• _WHAT YOU ARE ASKED TO DO_:
For the word "anche", return each line of the data in which it occurs.
┌─ RECORD EXTRACTS
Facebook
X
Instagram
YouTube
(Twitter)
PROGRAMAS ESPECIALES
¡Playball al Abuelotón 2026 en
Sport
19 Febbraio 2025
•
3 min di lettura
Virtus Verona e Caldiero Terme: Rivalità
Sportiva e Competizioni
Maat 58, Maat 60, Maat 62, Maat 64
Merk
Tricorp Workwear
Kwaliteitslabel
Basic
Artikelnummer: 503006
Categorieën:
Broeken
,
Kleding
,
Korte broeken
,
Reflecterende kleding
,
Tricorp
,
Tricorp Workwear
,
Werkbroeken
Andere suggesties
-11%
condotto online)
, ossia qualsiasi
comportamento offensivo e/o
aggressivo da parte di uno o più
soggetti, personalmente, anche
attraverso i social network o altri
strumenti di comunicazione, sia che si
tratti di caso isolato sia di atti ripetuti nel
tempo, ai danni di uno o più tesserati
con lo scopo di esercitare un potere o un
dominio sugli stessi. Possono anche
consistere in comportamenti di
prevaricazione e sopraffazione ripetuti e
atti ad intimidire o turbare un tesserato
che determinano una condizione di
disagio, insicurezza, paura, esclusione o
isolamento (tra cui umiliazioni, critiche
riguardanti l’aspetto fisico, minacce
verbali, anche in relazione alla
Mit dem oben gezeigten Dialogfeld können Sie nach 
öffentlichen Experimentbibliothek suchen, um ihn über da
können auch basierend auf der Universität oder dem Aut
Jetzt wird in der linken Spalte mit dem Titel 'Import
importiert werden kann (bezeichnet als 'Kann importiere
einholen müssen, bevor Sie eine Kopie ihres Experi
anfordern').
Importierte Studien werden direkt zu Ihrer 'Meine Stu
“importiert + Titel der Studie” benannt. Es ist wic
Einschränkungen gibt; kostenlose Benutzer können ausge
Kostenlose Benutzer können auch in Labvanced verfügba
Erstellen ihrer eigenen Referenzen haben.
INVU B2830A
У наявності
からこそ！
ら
└─
• _WRITTEN REPLY_:
soggetti, personalmente, anche
dominio sugli stessi. Possono anche
verbali, anche in relazione alla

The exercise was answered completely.